Pequenos prazeres
(Depois de 10 meses de intercâmbio acadêmico na Espanha, senti a necessidade de comparar, refletir e tentar mostrar um pouco de como foi a experiência, para mim. Porque viajar é bom... Mas voltar pra casa é sensacional!)
Intercâmbio é trocar rodas por asas. São os segundos de intensidade entre o pulo de bungee jump e a corda esticada. Salamanca é mais. São centenas de pessoas pulando ao mesmo tempo, com ganas terríveis de soltar o que te puxa de volta, abrir as asas e voar de vez.
Porque por mais que não estejamos completamente presos, antes do voo, a rotina é quem nos acorrenta aos ônibus lotados, à pressa e ao pão de queijo gelado, com gosto de ontem.
É querer o banco da praça, sem a buzina.

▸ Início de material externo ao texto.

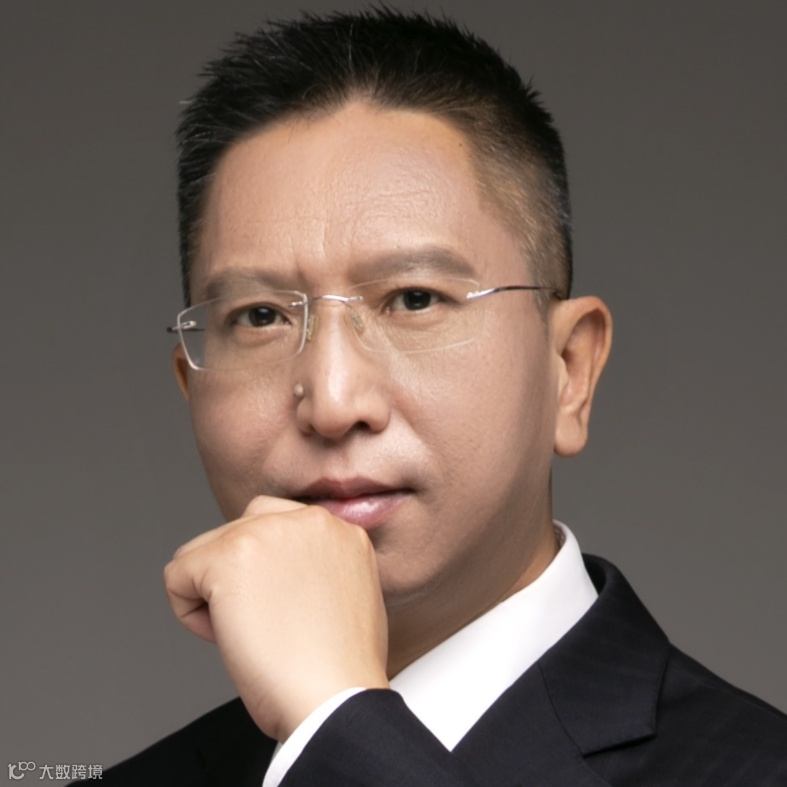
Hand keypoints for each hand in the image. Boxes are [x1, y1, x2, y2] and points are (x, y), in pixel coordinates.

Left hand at [163, 496, 389, 740]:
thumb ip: (317, 567)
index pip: (274, 526)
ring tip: (252, 633)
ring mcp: (268, 532)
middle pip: (237, 532)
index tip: (285, 613)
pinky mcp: (229, 556)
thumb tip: (274, 571)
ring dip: (214, 596)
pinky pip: (177, 576)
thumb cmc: (337, 669)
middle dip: (238, 581)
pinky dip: (190, 615)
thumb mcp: (344, 596)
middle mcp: (307, 520)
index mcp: (339, 530)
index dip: (266, 575)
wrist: (336, 699)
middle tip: (268, 626)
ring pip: (203, 552)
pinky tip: (229, 638)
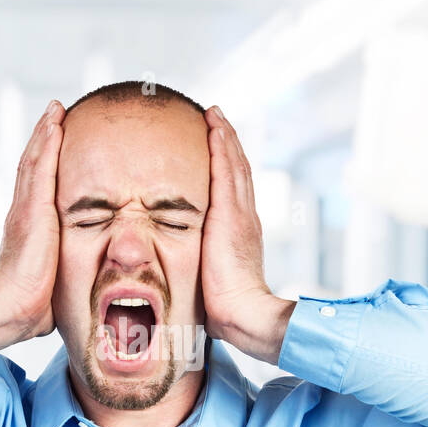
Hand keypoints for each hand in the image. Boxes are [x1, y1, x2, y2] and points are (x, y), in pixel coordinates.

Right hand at [0, 100, 65, 355]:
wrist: (15, 308)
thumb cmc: (33, 305)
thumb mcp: (50, 281)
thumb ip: (57, 274)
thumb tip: (71, 287)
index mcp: (26, 228)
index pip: (35, 187)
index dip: (42, 162)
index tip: (52, 142)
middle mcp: (22, 213)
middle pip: (31, 165)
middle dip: (42, 138)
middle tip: (53, 114)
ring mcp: (25, 209)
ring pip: (34, 160)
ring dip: (44, 132)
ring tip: (54, 110)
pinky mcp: (33, 210)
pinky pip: (42, 167)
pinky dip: (47, 142)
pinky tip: (55, 123)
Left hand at [201, 106, 293, 363]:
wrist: (242, 311)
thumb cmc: (225, 307)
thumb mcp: (211, 280)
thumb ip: (202, 270)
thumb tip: (181, 277)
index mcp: (241, 232)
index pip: (235, 191)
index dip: (228, 166)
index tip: (218, 147)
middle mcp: (245, 217)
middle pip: (238, 170)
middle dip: (228, 143)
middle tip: (217, 119)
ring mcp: (241, 213)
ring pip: (233, 163)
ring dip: (224, 136)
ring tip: (214, 115)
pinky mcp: (231, 212)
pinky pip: (226, 168)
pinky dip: (221, 144)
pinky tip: (213, 126)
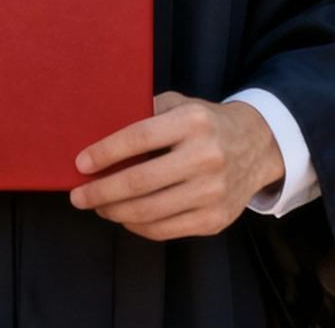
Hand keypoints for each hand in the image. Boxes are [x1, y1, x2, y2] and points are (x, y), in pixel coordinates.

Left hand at [68, 92, 284, 240]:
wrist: (257, 146)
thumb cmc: (205, 123)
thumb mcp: (180, 105)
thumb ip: (146, 114)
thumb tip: (99, 132)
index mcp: (193, 122)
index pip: (138, 138)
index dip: (105, 152)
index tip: (80, 164)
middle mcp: (206, 157)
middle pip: (140, 181)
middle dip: (101, 191)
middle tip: (78, 195)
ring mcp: (213, 192)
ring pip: (149, 211)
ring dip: (115, 211)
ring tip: (98, 206)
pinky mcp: (216, 220)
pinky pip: (165, 230)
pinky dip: (137, 226)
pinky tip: (124, 216)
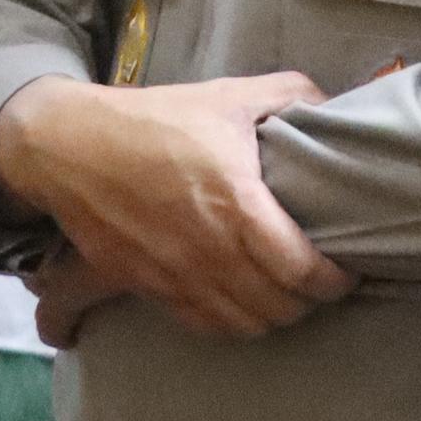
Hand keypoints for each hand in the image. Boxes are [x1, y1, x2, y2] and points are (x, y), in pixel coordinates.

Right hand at [0, 73, 351, 338]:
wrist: (72, 148)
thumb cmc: (158, 119)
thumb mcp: (232, 94)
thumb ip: (293, 95)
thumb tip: (336, 107)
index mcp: (237, 204)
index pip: (300, 270)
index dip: (334, 280)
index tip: (347, 271)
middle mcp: (209, 250)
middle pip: (277, 307)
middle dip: (310, 300)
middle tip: (322, 281)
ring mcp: (176, 275)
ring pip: (242, 325)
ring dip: (272, 316)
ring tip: (287, 294)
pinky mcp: (149, 286)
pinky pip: (203, 325)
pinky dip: (232, 323)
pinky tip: (243, 302)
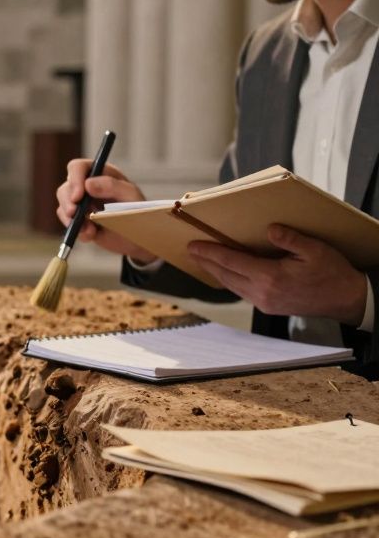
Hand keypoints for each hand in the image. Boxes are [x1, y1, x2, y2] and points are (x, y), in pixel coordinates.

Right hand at [55, 159, 155, 262]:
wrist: (139, 237)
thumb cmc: (139, 211)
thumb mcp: (131, 196)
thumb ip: (112, 186)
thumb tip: (88, 184)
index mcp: (101, 174)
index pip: (78, 167)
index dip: (74, 179)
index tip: (78, 196)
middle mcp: (87, 186)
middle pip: (66, 188)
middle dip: (67, 202)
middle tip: (74, 213)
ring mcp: (81, 203)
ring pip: (63, 206)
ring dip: (72, 219)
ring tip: (90, 229)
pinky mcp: (78, 219)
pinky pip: (68, 222)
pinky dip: (77, 230)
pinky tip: (91, 234)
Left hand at [188, 224, 367, 324]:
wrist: (346, 300)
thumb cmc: (332, 273)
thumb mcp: (315, 250)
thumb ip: (290, 239)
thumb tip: (270, 230)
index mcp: (271, 277)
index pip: (231, 262)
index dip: (210, 253)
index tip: (194, 246)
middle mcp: (263, 293)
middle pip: (226, 275)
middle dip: (207, 262)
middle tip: (191, 250)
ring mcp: (264, 303)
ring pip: (232, 285)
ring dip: (216, 273)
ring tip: (203, 260)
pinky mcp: (269, 308)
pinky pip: (242, 292)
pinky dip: (230, 281)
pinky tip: (226, 274)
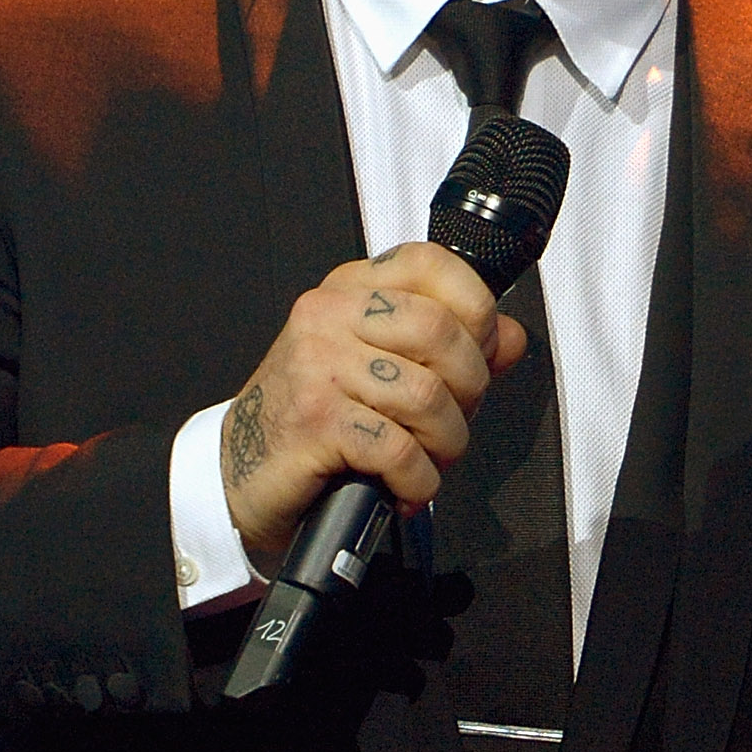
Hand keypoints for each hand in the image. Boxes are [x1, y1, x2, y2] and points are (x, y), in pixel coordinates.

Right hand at [219, 244, 529, 561]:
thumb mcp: (382, 369)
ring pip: (427, 394)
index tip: (479, 352)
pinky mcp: (313, 420)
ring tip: (428, 459)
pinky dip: (418, 479)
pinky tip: (406, 487)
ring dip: (446, 443)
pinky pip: (398, 448)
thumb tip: (510, 338)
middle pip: (443, 332)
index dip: (476, 310)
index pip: (433, 264)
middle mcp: (329, 316)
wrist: (241, 472)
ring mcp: (317, 364)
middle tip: (451, 422)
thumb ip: (452, 349)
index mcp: (350, 290)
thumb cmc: (314, 419)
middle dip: (470, 390)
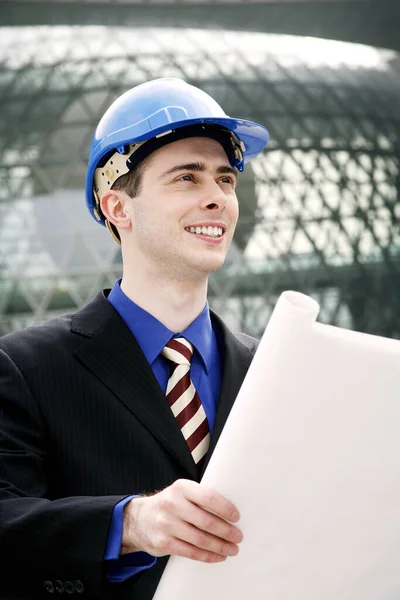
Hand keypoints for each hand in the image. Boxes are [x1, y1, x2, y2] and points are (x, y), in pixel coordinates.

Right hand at [121, 479, 242, 562]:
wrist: (140, 518)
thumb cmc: (170, 504)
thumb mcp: (181, 492)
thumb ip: (200, 497)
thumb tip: (230, 512)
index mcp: (181, 488)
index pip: (208, 497)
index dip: (225, 508)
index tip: (236, 517)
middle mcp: (172, 504)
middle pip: (207, 522)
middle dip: (227, 531)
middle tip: (238, 536)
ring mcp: (166, 524)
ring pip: (200, 540)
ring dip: (220, 546)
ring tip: (232, 549)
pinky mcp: (163, 543)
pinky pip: (191, 552)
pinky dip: (208, 556)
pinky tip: (218, 556)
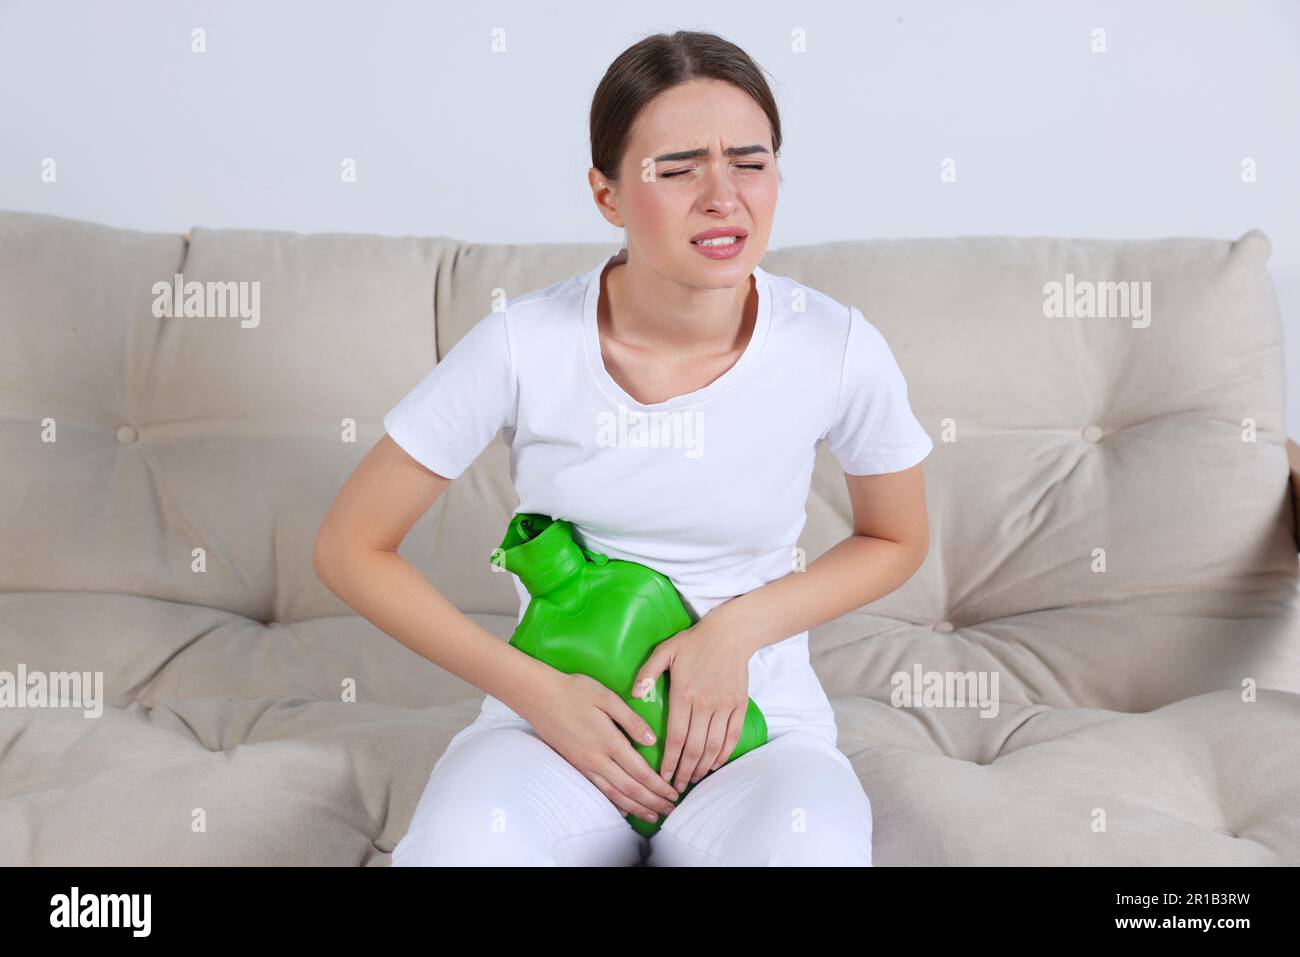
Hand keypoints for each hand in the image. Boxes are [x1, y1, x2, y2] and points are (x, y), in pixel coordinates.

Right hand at [519, 671, 680, 824]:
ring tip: (653, 816)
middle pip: (630, 788)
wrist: (538, 696)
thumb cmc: (574, 691)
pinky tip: (623, 810)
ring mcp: (584, 765)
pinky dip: (613, 803)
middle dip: (652, 802)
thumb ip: (630, 719)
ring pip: (614, 794)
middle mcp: (597, 759)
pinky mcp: (575, 765)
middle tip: (670, 811)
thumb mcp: (606, 696)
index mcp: (609, 741)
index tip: (673, 793)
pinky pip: (598, 790)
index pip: (640, 771)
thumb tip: (652, 740)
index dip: (658, 785)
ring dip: (636, 807)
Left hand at [631, 618, 753, 792]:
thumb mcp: (665, 651)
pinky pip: (732, 736)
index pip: (676, 737)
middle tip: (676, 786)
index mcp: (684, 693)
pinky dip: (723, 754)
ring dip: (702, 767)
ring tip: (693, 779)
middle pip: (694, 748)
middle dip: (685, 771)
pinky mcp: (739, 705)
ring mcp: (724, 706)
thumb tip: (634, 695)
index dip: (669, 761)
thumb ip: (647, 673)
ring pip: (713, 746)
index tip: (662, 776)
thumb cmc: (694, 642)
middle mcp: (705, 704)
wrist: (731, 633)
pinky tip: (714, 764)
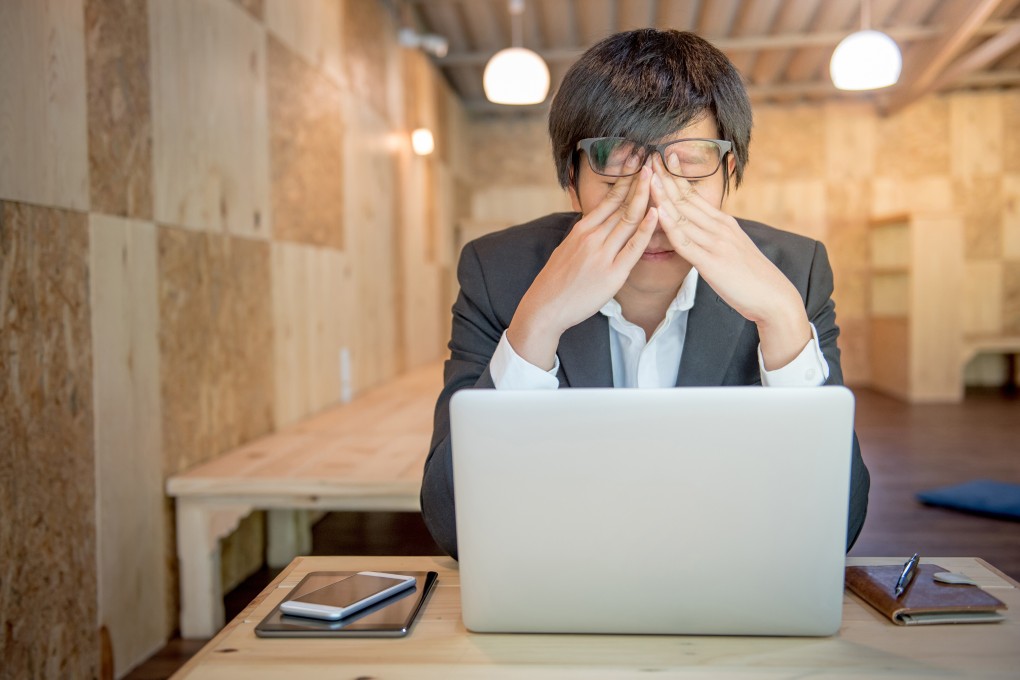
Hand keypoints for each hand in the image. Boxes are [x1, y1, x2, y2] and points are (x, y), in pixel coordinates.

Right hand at [507, 167, 657, 369]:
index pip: (609, 199)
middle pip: (621, 204)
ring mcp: (603, 254)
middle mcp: (592, 237)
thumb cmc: (556, 282)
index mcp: (581, 230)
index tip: (636, 164)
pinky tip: (657, 213)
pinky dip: (646, 228)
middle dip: (639, 180)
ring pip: (629, 219)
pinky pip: (633, 247)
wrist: (545, 307)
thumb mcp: (566, 250)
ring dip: (645, 196)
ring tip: (658, 177)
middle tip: (652, 159)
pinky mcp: (613, 273)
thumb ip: (584, 236)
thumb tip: (596, 226)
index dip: (625, 180)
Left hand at [649, 155, 810, 368]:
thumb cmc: (751, 277)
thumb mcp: (731, 249)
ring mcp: (716, 243)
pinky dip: (671, 226)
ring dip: (664, 196)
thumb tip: (697, 231)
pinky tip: (658, 213)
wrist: (773, 298)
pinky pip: (686, 242)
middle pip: (686, 199)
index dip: (676, 177)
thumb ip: (713, 237)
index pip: (694, 195)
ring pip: (683, 215)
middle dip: (666, 178)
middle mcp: (719, 227)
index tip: (662, 159)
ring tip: (647, 177)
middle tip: (648, 158)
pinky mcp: (711, 263)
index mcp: (723, 223)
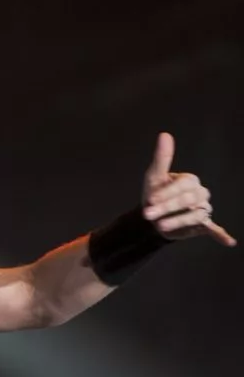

E o labrador desengonçado. Derrubando as cadeiras do café, sem a censura dos garçons. É experimentar o café quente, queimar os lábios e se lambuzar. E seguir o cheiro de chocolate até encontrar a barraquinha de waffles, a caminho da Universidade.
É perceber que é possível pagar todas as suas despesas mensais com 300 euros e que os cheeseburguers de 1€ do McDonald’s sempre te salvam, quando a viagem é grande demais para o seu bolso.
No inverno, é rir da quantidade de camadas de roupas colocadas apenas para levar o lixo até a esquina. E suspirar de alívio, ao sentir o calorzinho gostoso emanado pela calefação de casa, antes de dormir com o seu melhor pijama de verão.
No verão, é saber que nem todos os litros de água da sua geladeira serão capazes de matar a sua sede. E que implorar por uma brisa pode fazer o seu dia parecer incrivelmente mais longo.
É saber que depois de uma semana de chuva, com o primeiro sinal de sol, meia cidade vai para a rua. E que mesmo com o final de tarde frio, todos estão lá para ver o céu.
É ver o céu.
E entender que limites de andares em construções urbanas podem mudar o seu dia.
É passar uma tarde pensando na diferença dos idiomas. E no peso enorme que tem agradecer sendo “obrigada” ou dando “graças”...
É querer passar a noite fora, mas ter que acordar cedo para a aula de Gramática. Voltar a pé para casa, às 5h da manhã, sabendo que a maior das suas preocupações será encontrar a chave de casa, perdida dentro da bolsa.
E não duvidar de que seus meios de transporte mais eficientes serão sempre seus pares de All Star; que em 20 minutos caminhando para qualquer lugar, você chega ao final da cidade. E que o mapa que veio junto com a sua carta de aceitação não estava errado em omitir o resto das ruas, depois do rio.
É abrir os poros para todas as sensações. E arrepiar, quando as luzes da Plaza Mayor acendem, causando exclamações inesperadas de êxtase em todos os que estavam presentes.
É ter como grupo de trabalho gente de todos os continentes. E falar em Espanhol com um chinês que cursa literatura inglesa e oferece um jantar mexicano para os seus amigos brasileiros.
É desvendar mitos e comprovar verdades. Provar os verdadeiros churros, pagar no máximo 10€ pelo melhor vinho comprado no supermercado e descobrir que é infinitamente mais prazeroso viajar de trem... Mas que muitas vezes é mais caro, também.
E aí, então, descobrir as companhias aéreas low cost e suas ofertas mágicas de 5€, de Madrid a Marrakech – ida e volta.
É quebrar algumas barreiras... E levantar outras. Conhecer o outro, mas conhecer a si mesmo. É sentir o prazer dos extremos, mas apreciar a paz dos meios-termos.
É viver realmente como se cada dia fosse o último. E aproveitar os prazeres e desprazeres com toda intensidade que merecem. Porque sabemos que a experiência tem dia, hora, classe, poltrona e às vezes uma escala para acabar.
Eterna e efêmera...
Como a qualidade do instante.
E o momento em que as rodinhas do avião tocam a terra, novamente.